■ **Supplied records**:

────

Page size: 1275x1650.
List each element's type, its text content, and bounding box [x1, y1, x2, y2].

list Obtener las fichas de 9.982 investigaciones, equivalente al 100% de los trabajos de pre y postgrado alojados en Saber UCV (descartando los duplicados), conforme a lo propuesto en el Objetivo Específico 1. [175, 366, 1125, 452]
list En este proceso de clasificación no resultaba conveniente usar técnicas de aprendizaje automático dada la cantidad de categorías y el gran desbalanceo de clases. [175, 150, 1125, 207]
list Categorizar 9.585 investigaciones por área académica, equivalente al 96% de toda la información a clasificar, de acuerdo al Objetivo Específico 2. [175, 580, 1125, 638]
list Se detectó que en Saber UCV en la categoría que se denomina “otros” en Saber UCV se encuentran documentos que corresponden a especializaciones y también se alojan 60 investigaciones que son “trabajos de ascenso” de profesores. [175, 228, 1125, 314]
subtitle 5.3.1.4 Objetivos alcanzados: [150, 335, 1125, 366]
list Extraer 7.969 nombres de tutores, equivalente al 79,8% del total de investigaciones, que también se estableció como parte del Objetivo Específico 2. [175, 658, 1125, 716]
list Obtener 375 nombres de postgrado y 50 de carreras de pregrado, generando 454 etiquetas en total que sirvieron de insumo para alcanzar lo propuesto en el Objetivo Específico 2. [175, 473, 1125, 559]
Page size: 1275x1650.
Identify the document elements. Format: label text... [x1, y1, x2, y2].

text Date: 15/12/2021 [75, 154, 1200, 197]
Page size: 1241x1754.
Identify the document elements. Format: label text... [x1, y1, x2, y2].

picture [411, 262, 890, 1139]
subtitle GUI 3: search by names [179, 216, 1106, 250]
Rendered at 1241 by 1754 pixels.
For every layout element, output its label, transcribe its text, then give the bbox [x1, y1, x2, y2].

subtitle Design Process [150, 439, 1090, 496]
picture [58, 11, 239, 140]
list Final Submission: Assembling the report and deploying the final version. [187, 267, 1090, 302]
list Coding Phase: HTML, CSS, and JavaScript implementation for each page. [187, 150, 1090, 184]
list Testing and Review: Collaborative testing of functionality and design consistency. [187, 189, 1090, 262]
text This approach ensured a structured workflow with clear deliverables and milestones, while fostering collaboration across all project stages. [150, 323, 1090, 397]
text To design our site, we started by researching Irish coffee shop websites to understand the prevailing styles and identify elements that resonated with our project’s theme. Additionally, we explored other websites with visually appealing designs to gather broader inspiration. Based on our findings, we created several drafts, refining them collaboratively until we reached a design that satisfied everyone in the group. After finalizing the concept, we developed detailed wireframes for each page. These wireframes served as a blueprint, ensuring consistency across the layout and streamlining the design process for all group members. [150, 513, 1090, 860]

────

■ **Brief**: Nothing should be left out: copy the material exactly.

■ **Task solution**:
Page size: 1275x1650.
List each element's type, its text content, and bounding box [x1, y1, x2, y2].

list Obtener las fichas de 9.982 investigaciones, equivalente al 100% de los trabajos de pre y postgrado alojados en Saber UCV (descartando los duplicados), conforme a lo propuesto en el Objetivo Específico 1. [175, 366, 1125, 452]
list En este proceso de clasificación no resultaba conveniente usar técnicas de aprendizaje automático dada la cantidad de categorías y el gran desbalanceo de clases. [175, 150, 1125, 207]
list Categorizar 9.585 investigaciones por área académica, equivalente al 96% de toda la información a clasificar, de acuerdo al Objetivo Específico 2. [175, 580, 1125, 638]
list Se detectó que en Saber UCV en la categoría que se denomina “otros” en Saber UCV se encuentran documentos que corresponden a especializaciones y también se alojan 60 investigaciones que son “trabajos de ascenso” de profesores. [175, 228, 1125, 314]
subtitle 5.3.1.4 Objetivos alcanzados: [150, 335, 1125, 366]
list Extraer 7.969 nombres de tutores, equivalente al 79,8% del total de investigaciones, que también se estableció como parte del Objetivo Específico 2. [175, 658, 1125, 716]
list Obtener 375 nombres de postgrado y 50 de carreras de pregrado, generando 454 etiquetas en total que sirvieron de insumo para alcanzar lo propuesto en el Objetivo Específico 2. [175, 473, 1125, 559]
Page size: 1275x1650.
Identify the document elements. Format: label text... [x1, y1, x2, y2].

text Date: 15/12/2021 [75, 154, 1200, 197]
Page size: 1241x1754.
Identify the document elements. Format: label text... [x1, y1, x2, y2].

picture [411, 262, 890, 1139]
subtitle GUI 3: search by names [179, 216, 1106, 250]
Rendered at 1241 by 1754 pixels.
For every layout element, output its label, transcribe its text, then give the bbox [x1, y1, x2, y2].

subtitle Design Process [150, 439, 1090, 496]
picture [58, 11, 239, 140]
list Final Submission: Assembling the report and deploying the final version. [187, 267, 1090, 302]
list Coding Phase: HTML, CSS, and JavaScript implementation for each page. [187, 150, 1090, 184]
list Testing and Review: Collaborative testing of functionality and design consistency. [187, 189, 1090, 262]
text This approach ensured a structured workflow with clear deliverables and milestones, while fostering collaboration across all project stages. [150, 323, 1090, 397]
text To design our site, we started by researching Irish coffee shop websites to understand the prevailing styles and identify elements that resonated with our project’s theme. Additionally, we explored other websites with visually appealing designs to gather broader inspiration. Based on our findings, we created several drafts, refining them collaboratively until we reached a design that satisfied everyone in the group. After finalizing the concept, we developed detailed wireframes for each page. These wireframes served as a blueprint, ensuring consistency across the layout and streamlining the design process for all group members. [150, 513, 1090, 860]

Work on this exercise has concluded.